### What this exercise asks
A. In the forum post about slow sampling with the beta_binomial family, how many threads per chain did the author originally use?
B. Extend the forum post about slow beta_binomial model sampling, continuing after its final sentence.
(Passage provided begins)
Model sampling using built-in beta_binomial family is far slower than the custom one

Maxime · May 9, 2025, 5:56pm

Hello,

Following on this post that I made a while ago, I have now updated all my libraries and started running my models on the cluster.

@paul.buerkner suggested to:

Install the latest brms version
Use the newly built-in beta_binomial() family instead of the custom one that I implemented following the vignette

Now, here is my problem :

With the custom beta_binomial(), the model is now much slower to fit.
Originally, i used 12 threads per chain and sampled the priors using sample_prior=TRUE, and all my models would finish running within 3 to 5 days with 64Gb of RAM maximum.
Now, my models cannot finish within this period.
(Passage provided ends)
(Records begins)
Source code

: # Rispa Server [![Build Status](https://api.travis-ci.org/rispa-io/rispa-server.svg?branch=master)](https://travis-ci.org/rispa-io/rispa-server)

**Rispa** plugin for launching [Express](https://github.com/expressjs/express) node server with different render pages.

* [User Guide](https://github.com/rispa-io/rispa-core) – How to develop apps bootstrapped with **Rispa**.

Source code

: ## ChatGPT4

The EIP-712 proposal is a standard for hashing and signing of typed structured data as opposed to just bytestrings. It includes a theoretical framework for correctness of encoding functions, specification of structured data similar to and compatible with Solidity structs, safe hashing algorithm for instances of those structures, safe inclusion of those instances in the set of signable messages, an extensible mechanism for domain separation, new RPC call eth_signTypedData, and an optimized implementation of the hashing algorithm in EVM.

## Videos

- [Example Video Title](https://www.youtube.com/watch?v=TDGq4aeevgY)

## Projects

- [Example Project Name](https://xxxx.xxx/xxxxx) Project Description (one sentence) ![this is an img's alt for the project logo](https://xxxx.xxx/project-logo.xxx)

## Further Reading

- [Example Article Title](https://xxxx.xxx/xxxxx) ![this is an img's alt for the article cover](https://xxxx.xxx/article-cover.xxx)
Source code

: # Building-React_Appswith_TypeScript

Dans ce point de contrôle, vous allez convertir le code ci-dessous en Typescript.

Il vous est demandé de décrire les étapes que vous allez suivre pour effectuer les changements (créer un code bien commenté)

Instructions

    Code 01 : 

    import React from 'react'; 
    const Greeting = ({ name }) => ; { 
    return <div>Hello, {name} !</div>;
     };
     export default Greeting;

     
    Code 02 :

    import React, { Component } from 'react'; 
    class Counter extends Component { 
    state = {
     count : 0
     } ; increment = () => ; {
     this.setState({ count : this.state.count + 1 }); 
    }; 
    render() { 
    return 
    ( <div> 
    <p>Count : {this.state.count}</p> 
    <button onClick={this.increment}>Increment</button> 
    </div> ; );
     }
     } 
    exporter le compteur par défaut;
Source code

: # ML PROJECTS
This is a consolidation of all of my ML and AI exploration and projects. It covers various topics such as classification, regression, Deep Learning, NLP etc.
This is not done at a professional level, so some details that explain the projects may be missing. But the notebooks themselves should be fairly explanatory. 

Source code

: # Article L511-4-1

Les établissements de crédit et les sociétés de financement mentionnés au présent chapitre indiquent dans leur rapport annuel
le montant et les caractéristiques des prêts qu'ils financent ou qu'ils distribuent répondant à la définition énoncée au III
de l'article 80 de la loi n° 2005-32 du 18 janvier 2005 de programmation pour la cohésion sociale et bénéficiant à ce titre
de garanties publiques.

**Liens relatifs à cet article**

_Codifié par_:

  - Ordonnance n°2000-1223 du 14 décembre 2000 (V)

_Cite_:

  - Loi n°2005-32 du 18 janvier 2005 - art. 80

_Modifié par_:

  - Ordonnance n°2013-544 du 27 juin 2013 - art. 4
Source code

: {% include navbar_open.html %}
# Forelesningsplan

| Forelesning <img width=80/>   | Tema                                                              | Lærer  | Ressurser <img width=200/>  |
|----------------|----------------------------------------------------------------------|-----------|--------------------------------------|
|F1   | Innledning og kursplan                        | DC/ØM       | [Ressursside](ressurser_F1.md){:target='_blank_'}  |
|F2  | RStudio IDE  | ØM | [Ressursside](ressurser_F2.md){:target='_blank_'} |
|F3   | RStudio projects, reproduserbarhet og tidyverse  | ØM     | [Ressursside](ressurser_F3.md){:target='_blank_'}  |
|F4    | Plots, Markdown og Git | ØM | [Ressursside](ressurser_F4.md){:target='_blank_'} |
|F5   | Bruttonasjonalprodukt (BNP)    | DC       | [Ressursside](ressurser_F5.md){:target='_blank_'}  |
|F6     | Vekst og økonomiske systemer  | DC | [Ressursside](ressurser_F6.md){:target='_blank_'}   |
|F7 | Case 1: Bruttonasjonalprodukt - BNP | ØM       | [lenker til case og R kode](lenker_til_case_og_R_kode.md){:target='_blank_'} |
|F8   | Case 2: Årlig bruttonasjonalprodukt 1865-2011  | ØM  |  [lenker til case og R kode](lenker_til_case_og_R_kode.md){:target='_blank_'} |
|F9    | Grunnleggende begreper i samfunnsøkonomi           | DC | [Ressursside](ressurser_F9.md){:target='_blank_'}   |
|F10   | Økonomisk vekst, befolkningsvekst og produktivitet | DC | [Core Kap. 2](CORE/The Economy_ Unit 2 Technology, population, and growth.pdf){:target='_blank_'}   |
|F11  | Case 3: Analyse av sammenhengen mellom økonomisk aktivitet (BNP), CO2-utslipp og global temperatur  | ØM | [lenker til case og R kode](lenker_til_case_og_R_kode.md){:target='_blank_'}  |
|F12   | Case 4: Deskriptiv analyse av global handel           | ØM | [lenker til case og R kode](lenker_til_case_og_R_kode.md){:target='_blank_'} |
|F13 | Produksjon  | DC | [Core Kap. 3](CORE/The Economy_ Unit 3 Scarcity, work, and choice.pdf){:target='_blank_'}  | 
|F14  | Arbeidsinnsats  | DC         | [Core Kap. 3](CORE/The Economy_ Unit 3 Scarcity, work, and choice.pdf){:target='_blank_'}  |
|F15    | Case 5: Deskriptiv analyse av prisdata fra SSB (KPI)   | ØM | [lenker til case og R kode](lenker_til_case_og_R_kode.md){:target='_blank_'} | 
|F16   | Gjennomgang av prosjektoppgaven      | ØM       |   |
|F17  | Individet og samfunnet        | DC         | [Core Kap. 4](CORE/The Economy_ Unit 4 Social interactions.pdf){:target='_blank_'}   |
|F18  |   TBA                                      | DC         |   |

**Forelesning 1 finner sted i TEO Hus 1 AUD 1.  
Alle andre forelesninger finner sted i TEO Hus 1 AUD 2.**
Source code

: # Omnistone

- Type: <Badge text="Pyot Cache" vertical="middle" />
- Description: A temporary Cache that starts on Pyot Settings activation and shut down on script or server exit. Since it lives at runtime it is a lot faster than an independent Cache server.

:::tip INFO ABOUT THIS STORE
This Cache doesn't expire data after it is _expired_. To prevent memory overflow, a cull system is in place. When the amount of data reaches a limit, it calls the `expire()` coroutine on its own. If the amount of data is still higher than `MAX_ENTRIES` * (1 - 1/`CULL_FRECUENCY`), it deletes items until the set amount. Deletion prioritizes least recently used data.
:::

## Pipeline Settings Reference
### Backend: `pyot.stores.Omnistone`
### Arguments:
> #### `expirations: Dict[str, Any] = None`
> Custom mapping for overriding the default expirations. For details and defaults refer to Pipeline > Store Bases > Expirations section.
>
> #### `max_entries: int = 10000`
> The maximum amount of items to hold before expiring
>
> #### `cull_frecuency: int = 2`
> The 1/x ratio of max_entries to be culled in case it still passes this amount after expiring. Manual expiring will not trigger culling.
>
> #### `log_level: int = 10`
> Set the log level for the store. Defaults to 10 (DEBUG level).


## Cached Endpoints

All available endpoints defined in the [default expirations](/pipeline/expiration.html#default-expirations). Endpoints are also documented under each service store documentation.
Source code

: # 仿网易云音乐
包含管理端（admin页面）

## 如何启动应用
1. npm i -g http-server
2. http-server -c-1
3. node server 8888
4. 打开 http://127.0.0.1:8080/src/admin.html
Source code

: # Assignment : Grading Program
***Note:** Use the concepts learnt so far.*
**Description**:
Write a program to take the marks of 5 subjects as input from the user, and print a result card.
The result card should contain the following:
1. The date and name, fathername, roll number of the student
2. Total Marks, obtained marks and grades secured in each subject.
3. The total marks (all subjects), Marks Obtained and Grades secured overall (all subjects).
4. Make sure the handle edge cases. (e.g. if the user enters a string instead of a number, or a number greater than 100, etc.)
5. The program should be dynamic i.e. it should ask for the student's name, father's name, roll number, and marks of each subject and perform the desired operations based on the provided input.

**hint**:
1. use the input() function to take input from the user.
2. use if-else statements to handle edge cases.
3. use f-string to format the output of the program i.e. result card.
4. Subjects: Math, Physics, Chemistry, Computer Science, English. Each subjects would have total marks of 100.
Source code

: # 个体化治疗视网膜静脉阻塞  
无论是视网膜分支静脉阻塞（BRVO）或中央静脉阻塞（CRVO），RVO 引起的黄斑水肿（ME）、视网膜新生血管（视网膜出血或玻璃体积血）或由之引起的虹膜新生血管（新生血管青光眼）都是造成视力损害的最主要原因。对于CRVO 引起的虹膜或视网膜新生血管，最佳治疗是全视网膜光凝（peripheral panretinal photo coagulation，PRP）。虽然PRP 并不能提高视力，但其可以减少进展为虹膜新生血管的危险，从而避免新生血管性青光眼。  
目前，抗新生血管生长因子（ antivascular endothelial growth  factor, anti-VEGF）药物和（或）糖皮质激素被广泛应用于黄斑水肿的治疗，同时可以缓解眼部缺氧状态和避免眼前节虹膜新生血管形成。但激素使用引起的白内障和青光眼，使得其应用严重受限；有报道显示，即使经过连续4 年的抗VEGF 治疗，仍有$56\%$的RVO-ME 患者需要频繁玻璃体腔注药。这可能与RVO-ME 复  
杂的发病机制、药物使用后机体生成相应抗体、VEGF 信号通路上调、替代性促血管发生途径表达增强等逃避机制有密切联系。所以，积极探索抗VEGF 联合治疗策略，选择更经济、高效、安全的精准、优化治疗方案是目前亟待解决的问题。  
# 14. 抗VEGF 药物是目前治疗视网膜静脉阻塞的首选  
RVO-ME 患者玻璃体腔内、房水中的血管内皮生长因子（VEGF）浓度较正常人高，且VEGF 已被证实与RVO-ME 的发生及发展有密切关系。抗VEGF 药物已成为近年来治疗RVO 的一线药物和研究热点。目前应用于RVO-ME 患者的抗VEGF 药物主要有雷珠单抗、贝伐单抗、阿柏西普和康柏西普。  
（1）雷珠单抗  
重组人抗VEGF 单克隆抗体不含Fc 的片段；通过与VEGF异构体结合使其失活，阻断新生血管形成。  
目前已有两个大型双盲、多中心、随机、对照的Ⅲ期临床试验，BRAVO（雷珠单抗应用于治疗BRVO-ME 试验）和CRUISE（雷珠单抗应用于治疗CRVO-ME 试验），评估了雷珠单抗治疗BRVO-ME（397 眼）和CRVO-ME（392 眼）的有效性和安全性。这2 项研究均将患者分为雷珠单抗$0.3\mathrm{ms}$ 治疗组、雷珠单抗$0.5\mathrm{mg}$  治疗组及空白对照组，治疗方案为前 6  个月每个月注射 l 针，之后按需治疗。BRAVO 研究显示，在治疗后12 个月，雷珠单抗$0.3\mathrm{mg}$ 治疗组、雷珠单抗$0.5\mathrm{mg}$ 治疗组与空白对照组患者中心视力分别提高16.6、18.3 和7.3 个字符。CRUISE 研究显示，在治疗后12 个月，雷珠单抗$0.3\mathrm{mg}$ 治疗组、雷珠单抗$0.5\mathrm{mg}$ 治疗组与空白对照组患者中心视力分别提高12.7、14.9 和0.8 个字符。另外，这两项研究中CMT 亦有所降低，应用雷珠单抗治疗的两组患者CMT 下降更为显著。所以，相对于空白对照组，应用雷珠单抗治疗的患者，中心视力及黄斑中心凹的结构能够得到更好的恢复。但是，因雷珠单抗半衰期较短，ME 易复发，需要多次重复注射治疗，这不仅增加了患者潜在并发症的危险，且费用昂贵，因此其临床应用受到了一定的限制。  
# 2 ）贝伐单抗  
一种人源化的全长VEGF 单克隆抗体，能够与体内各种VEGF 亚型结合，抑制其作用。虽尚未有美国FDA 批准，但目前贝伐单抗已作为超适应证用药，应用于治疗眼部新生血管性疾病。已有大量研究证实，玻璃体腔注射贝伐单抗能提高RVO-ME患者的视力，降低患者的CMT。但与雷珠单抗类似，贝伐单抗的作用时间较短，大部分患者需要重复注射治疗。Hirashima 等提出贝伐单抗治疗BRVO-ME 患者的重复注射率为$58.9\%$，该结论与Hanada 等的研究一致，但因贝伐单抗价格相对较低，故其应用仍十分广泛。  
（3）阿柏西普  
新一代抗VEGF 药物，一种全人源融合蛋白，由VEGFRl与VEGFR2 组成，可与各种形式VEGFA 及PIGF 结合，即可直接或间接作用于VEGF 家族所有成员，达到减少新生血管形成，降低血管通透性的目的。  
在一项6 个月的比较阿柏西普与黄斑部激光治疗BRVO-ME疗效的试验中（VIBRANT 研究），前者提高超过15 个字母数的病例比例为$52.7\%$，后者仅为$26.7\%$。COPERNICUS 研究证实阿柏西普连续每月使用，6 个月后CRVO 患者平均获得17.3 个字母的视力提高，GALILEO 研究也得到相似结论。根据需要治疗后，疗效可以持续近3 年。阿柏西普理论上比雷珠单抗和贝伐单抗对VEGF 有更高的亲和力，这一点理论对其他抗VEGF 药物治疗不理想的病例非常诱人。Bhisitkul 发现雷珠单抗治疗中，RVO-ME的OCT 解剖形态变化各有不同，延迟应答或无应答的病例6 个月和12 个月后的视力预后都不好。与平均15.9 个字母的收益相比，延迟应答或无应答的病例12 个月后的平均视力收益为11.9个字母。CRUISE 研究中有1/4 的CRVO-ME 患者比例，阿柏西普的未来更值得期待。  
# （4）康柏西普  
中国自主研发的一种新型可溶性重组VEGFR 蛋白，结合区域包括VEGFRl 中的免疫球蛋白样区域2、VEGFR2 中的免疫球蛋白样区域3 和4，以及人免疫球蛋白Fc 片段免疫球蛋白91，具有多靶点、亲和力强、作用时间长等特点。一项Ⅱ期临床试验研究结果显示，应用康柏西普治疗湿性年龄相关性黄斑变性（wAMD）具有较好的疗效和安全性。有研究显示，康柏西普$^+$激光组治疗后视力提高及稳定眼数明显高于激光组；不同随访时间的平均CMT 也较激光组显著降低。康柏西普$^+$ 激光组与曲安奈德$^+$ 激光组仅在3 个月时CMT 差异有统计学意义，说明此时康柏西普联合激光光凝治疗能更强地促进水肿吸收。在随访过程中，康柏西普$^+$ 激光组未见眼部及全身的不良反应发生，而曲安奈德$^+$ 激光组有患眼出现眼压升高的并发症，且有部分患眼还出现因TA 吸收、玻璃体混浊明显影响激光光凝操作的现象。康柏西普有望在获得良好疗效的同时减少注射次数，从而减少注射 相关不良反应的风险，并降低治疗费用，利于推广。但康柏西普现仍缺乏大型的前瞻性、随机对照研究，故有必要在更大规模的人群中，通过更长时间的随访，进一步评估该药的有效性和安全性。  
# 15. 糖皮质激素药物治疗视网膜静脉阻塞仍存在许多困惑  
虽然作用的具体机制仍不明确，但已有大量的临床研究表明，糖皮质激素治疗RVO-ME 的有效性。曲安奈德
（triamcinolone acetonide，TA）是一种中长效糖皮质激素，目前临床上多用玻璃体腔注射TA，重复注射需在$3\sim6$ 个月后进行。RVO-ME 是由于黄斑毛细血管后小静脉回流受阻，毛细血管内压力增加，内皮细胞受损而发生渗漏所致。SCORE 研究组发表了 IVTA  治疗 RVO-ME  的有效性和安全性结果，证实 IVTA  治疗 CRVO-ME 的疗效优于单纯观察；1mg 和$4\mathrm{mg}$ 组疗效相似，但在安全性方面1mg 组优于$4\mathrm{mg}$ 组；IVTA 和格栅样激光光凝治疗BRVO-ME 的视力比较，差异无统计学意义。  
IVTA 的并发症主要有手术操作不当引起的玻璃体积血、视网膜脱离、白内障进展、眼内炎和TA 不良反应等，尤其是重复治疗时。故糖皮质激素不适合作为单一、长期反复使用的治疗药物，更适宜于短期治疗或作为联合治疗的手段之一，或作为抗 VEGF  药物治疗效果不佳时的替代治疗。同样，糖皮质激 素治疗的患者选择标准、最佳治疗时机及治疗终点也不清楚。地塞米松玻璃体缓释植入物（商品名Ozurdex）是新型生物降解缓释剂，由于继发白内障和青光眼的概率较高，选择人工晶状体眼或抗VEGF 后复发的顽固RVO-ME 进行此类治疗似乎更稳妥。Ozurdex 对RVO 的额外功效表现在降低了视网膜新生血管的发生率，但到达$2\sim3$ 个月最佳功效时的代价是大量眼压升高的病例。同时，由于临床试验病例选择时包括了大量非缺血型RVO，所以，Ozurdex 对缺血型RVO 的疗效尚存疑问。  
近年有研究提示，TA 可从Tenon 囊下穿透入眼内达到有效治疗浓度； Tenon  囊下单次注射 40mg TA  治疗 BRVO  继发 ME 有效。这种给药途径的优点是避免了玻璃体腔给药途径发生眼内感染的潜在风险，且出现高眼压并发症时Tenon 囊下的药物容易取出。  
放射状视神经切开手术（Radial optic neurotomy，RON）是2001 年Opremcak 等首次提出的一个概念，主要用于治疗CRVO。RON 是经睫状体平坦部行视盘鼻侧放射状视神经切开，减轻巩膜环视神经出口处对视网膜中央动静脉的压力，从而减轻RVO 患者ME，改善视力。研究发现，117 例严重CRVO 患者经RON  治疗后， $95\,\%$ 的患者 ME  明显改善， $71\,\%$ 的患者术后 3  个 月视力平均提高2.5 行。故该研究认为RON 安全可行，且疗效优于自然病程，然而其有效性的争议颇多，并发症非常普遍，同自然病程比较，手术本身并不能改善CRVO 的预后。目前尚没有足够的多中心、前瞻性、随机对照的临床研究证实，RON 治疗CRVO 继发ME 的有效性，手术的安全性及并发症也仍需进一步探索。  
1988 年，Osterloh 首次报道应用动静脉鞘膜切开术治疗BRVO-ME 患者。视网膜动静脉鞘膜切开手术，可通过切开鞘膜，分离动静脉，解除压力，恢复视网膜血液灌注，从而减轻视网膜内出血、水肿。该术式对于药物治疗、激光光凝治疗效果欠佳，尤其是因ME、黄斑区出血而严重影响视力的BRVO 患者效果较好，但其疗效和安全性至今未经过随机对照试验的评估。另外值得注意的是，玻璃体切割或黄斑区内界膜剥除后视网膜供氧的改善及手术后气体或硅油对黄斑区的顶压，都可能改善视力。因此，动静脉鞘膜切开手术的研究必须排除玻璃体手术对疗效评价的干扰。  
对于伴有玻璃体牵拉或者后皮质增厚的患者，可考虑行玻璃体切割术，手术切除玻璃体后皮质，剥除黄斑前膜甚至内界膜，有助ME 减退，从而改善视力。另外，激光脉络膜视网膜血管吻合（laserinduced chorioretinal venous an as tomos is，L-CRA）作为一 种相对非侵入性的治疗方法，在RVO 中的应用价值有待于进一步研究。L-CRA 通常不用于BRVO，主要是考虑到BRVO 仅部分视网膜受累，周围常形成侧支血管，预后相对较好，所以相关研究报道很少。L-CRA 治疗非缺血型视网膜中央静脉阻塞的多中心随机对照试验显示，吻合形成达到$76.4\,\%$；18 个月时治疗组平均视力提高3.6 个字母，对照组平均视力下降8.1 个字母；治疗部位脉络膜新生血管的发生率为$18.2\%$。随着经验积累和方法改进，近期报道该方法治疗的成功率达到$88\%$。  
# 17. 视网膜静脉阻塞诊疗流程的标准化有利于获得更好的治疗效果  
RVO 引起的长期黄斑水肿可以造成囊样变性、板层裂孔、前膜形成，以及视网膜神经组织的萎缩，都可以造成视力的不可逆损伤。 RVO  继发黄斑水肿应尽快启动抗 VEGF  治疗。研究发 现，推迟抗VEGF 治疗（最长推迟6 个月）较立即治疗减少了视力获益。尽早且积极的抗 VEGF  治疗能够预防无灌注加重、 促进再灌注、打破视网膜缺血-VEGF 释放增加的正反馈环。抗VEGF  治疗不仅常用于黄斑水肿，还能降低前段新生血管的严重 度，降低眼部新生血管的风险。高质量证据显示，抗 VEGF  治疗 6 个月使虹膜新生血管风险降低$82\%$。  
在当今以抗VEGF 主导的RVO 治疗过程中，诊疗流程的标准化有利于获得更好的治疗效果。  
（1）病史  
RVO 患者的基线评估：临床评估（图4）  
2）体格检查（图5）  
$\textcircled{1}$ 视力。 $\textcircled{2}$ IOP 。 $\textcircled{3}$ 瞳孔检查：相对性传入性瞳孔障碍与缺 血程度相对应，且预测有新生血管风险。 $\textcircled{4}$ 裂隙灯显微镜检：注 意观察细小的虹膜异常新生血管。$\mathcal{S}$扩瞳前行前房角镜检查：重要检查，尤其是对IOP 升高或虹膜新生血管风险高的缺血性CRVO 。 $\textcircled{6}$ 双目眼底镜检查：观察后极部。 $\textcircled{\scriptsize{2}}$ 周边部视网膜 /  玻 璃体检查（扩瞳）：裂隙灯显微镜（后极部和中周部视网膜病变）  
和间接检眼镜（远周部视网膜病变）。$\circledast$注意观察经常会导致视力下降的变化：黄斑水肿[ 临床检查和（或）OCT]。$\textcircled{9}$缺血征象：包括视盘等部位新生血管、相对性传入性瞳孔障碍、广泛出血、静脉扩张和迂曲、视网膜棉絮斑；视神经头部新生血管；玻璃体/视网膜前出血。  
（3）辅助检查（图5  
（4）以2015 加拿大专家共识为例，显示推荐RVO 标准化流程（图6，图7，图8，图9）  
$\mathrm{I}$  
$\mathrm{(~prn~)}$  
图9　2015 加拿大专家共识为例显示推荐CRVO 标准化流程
(Records ends)
### Answers to this exercise
A. 12 threads per chain.

B.
I tried reducing the number of threads as it can increase memory consumption, so now the threading is set to 8 and I don’t sample the prior. After close to 48 hours of runtime, the simplest model only reached 100 samples per chain on a total of 1500. My data has around 170K observations. You can see my attached R file.

Any help to understand why it changed would be appreciated.

Thank you!

GAMM-I.R (3.7 KB)

jsocolar · May 9, 2025, 6:11pm

Can you create a reproducible example, with simulated data and a minimally complicated effects structure (i.e. intercept only) that enables us to fit both your custom family and the brms built-in?

Maxime · May 9, 2025, 7:27pm

Thank you for your answer @jsocolar.

Here is a reproducible example that I am running myself at the moment.

# ==========================================================================
# Simulate data with 4 predator_ids and standardized covariates
# ==========================================================================

options(mc.cores = parallel::detectCores())
library(data.table)
library(brms)
library(parallel)

set.seed(42)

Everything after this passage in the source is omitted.